Esta monja estaba allí desde sus 23 o 24 años de edad: toda la vida. Y como ella tantas. Estaba con una niña. Y la niña en italiano le decía: 'nonna'. Y la monja me ha dicho: “Pero yo no soy de aquí, sino de un pueblo cercano, del Congo, y he venido en canoa con esta niña”. Así son los misioneros: llenos de coraje.
- ¿Y qué hace, hermana?
- “Soy enfermera, he estudiado un poco aquí y me he vuelto obstétrica y he hecho nacer a 3.280 niños”.
Así me ha dicho. Toda su vida para la vida de los otros. Y como esta monja , hay tantas, tantas: tantas monjas, tantos sacerdotes, tantos religiosos que queman su vida para anunciar a Jesucristo. Es bello ver ésto. Es bello.
Quisiera decir una palabra a los jóvenes.
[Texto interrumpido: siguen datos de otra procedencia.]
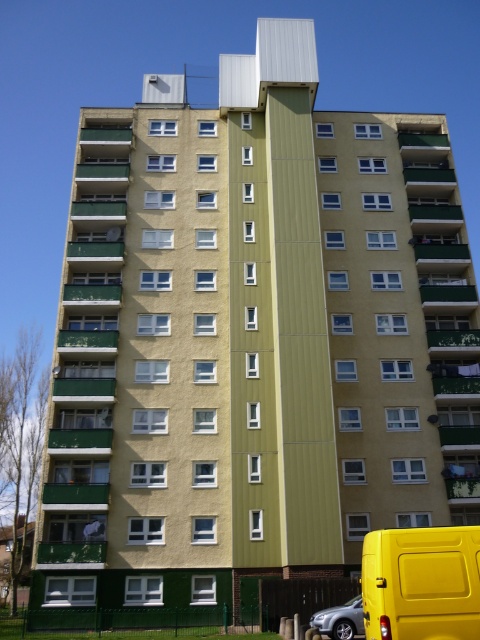
Question: Does yellow matte van at lower right appear on the left side of silver metallic car at lower center?

Choices:
 (A) yes
 (B) no

Answer: (B)

Question: Among these points, which one is farthest from the camera?

Choices:
 (A) (361, 632)
 (B) (457, 624)

Answer: (A)

Question: Among these objects, which one is nearest to the camera?

Choices:
 (A) silver metallic car at lower center
 (B) yellow matte van at lower right

Answer: (B)

Question: Is yellow matte van at lower right below silver metallic car at lower center?

Choices:
 (A) yes
 (B) no

Answer: (B)

Question: Does yellow matte van at lower right have a lesser width compared to silver metallic car at lower center?

Choices:
 (A) no
 (B) yes

Answer: (A)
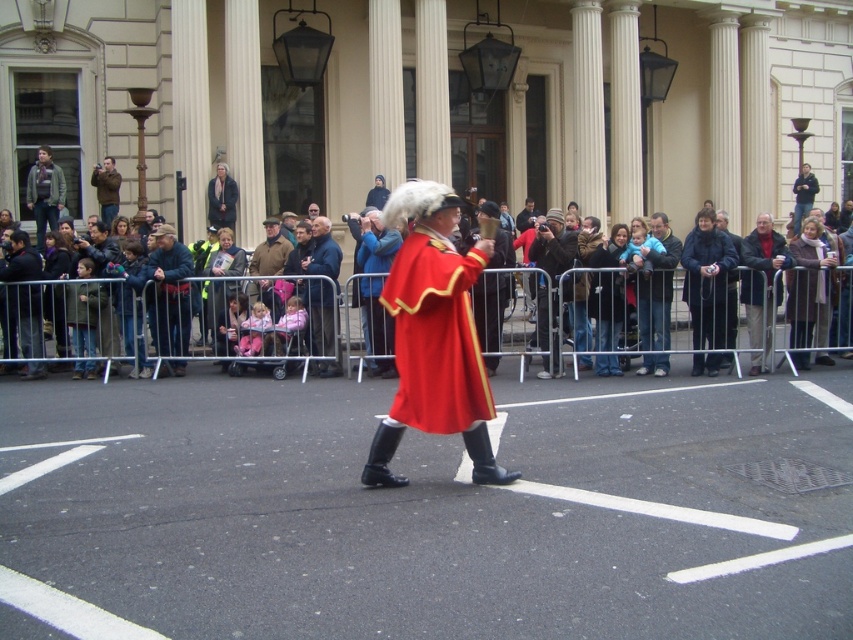
Between gray wool jacket at upper left and brown leather jacket at center, which one has less height?

Standing shorter between the two is brown leather jacket at center.

Is gray wool jacket at upper left smaller than brown leather jacket at center?

No.

Which is in front, point (53, 173) or point (259, 269)?

Point (259, 269) is more forward.

The width and height of the screenshot is (853, 640). What are the coordinates of `gray wool jacket at upper left` in the screenshot? It's located at (44, 193).

Does point (405, 404) come closer to viewer compared to point (323, 292)?

That is True.

Is matte red coat at center shorter than smooth brown coat at center?

Correct, matte red coat at center is not as tall as smooth brown coat at center.

Between point (450, 317) and point (323, 332), which one is positioned in front?

Point (450, 317)

This screenshot has width=853, height=640. Find the location of `matte red coat at center`. matte red coat at center is located at coordinates (434, 337).

Is matte red coat at center thinner than red velvet coat at center?

In fact, matte red coat at center might be wider than red velvet coat at center.

Does matte red coat at center have a lesser height compared to red velvet coat at center?

Yes, matte red coat at center is shorter than red velvet coat at center.

Does point (380, 442) lie behind point (376, 371)?

No.

Locate an element on the screen. The image size is (853, 640). matte red coat at center is located at coordinates (434, 337).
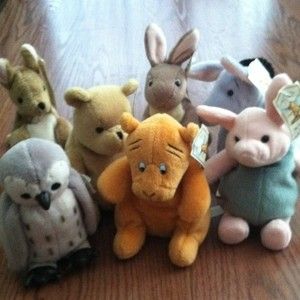
The height and width of the screenshot is (300, 300). I want to click on stuffies, so click(x=35, y=125), click(x=107, y=131), click(x=44, y=186), click(x=165, y=90), click(x=237, y=95), click(x=249, y=153), click(x=157, y=163).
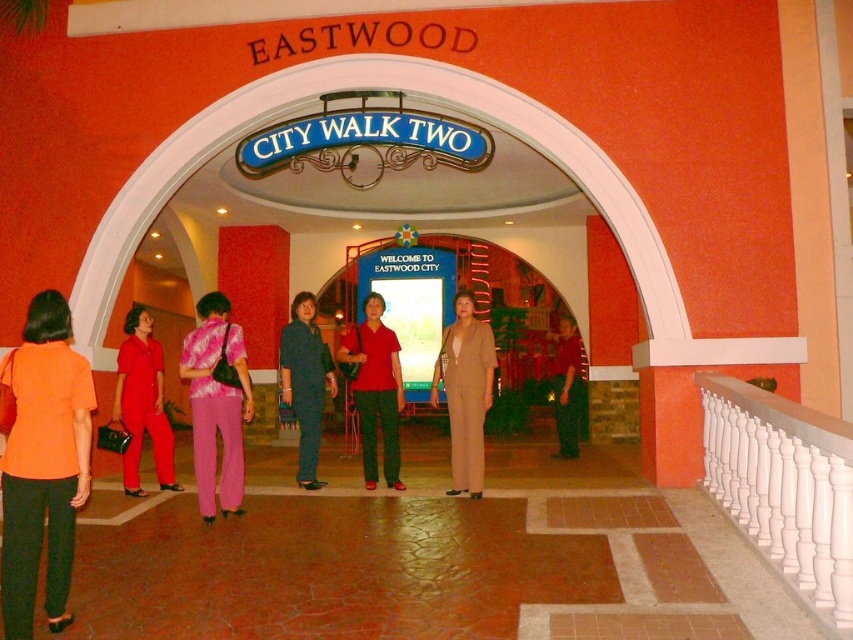
Between white glossy balustrade at right and tan fabric suit at center, which one is positioned higher?

tan fabric suit at center is higher up.

The image size is (853, 640). I want to click on white glossy balustrade at right, so click(784, 486).

Between pink satin blouse at center and tan fabric suit at center, which one appears on the left side from the viewer's perspective?

pink satin blouse at center is more to the left.

What do you see at coordinates (216, 404) in the screenshot? This screenshot has width=853, height=640. I see `pink satin blouse at center` at bounding box center [216, 404].

Locate an element on the screen. The height and width of the screenshot is (640, 853). pink satin blouse at center is located at coordinates (216, 404).

Which is below, orange matte shirt at left or tan fabric suit at center?

orange matte shirt at left

Which is behind, point (65, 566) or point (482, 358)?

The point (482, 358) is behind.

Identify the location of orange matte shirt at left. The image size is (853, 640). (44, 461).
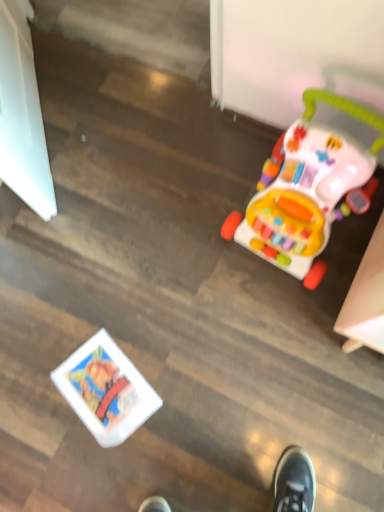
Find the location of a particular element. The width and height of the screenshot is (384, 512). empty space that is to the right of white glossy book at lower left, the 1th toy from the bottom is located at coordinates (184, 368).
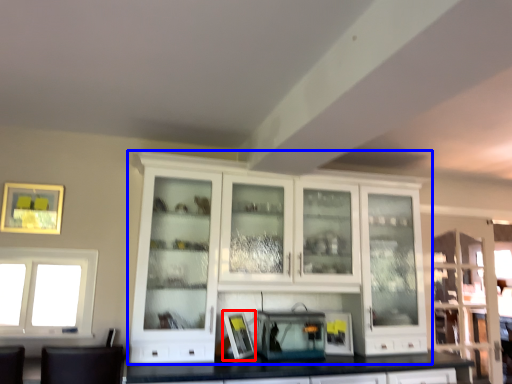
Question: Among these objects, which one is nearest to the camera, picture frame (highlighted by a red box) or cabinetry (highlighted by a blue box)?

Choices:
 (A) picture frame
 (B) cabinetry

Answer: (B)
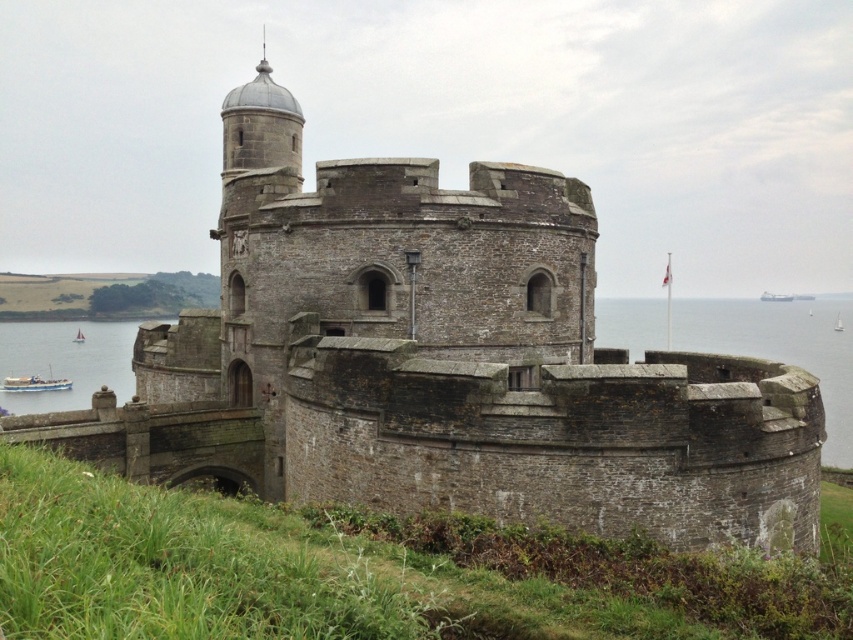
You are a tourist visiting the fortress and want to take a photo of the gray stone water at right and the blue water at lower left. Which one of these two waters is bigger in size?

The gray stone water at right has a larger size compared to the blue water at lower left, so the gray stone water at right is bigger in size.

Consider the image. You are standing on the fortress and want to cross to the other side of the blue water at lower left using the white sailboat at lower left. Can you safely navigate the sailboat across the water?

The blue water at lower left might be wider than the white sailboat at lower left, so it is possible that the sailboat can navigate across the water since the water width is at least as wide as the boat.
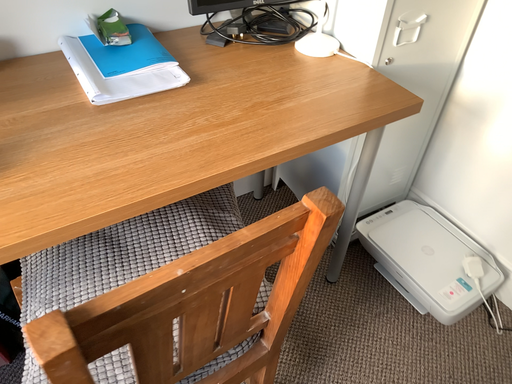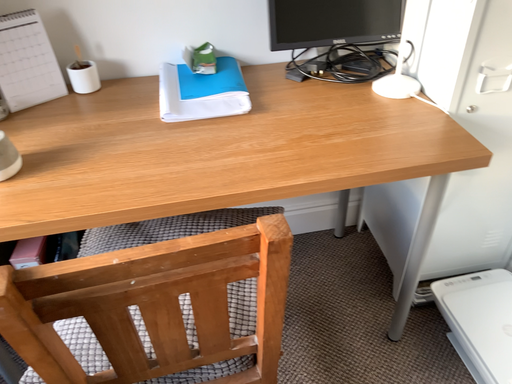
Question: Which way did the camera rotate in the video?

Choices:
 (A) rotated right
 (B) rotated left

Answer: (B)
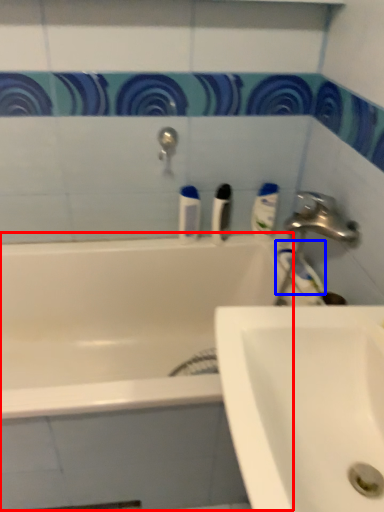
Question: Which object appears farthest to the camera in this image, bath (highlighted by a red box) or toothpaste (highlighted by a blue box)?

Choices:
 (A) bath
 (B) toothpaste

Answer: (B)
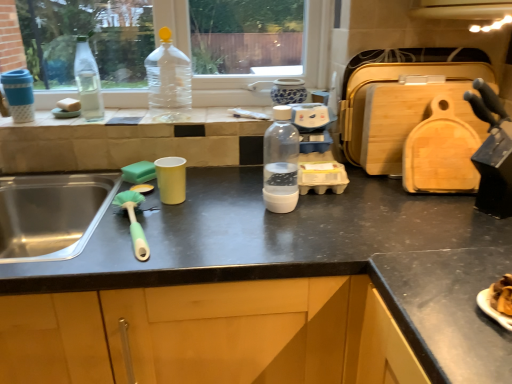
Find the location of a particular element. The width and height of the screenshot is (512, 384). vacant area that is in front of white sponge at left, placed as the first food when sorted from back to front is located at coordinates (52, 122).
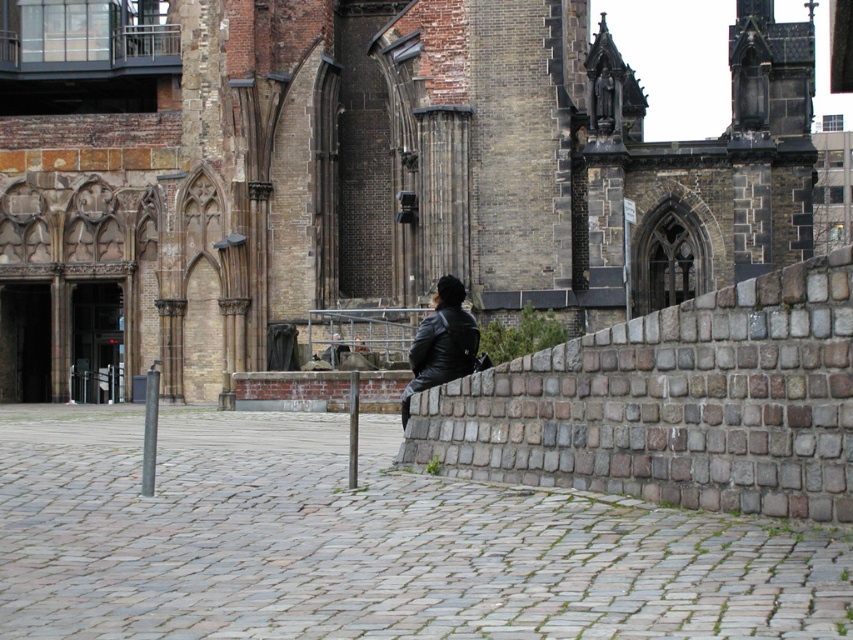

Pero hay pocos, porque la natalidad es un lujo, parece, en Europa la natalidad es cero, natalidad del uno por ciento. Y me dirijo a los jóvenes, piensen qué cosa haces de la propia vida. Piensen en esta monja y en tantas como ella que dieron la vida y en tantas que han muerto allá.
Se es misionero no para hacer proselitismo: me decía esta monja que las mujeres musulmanas van donde ellas porque saben que las monjas son enfermeras buenas que curan bien, y no le hacen la catequesis para convertirlas. Dan testimonio, y a quien quiere le enseñan el catecismo. Pero el testimonio es éste, la gran misionaridad heroica de la Iglesia. Anunciar a Jesucristo con la propia vida. Me dirigo a los jóvenes: piensen qué quieres hacer tú de la propia vida. Es el momento de pensar y pedir al Señor que te haga sentir su voluntad. Pero sin excluir, por favor, esta posibilidad de volverse misionero, para llevar el amor, la humanidad, la fe a otros países. No para hacer proselitismo, no. Ésto lo hacen otros para buscar otra cosa. La fe se predica antes con el testimonio y después con la palabra. Lentamente.
Alabemos juntos al Señor por esta peregrinación en tierra africana, y dejémonos guiar por sus palabras claves: “Sean firmes en la fe, no tengan miedo”; “Serán mis testigos”; “Crucemos a la otra orilla”.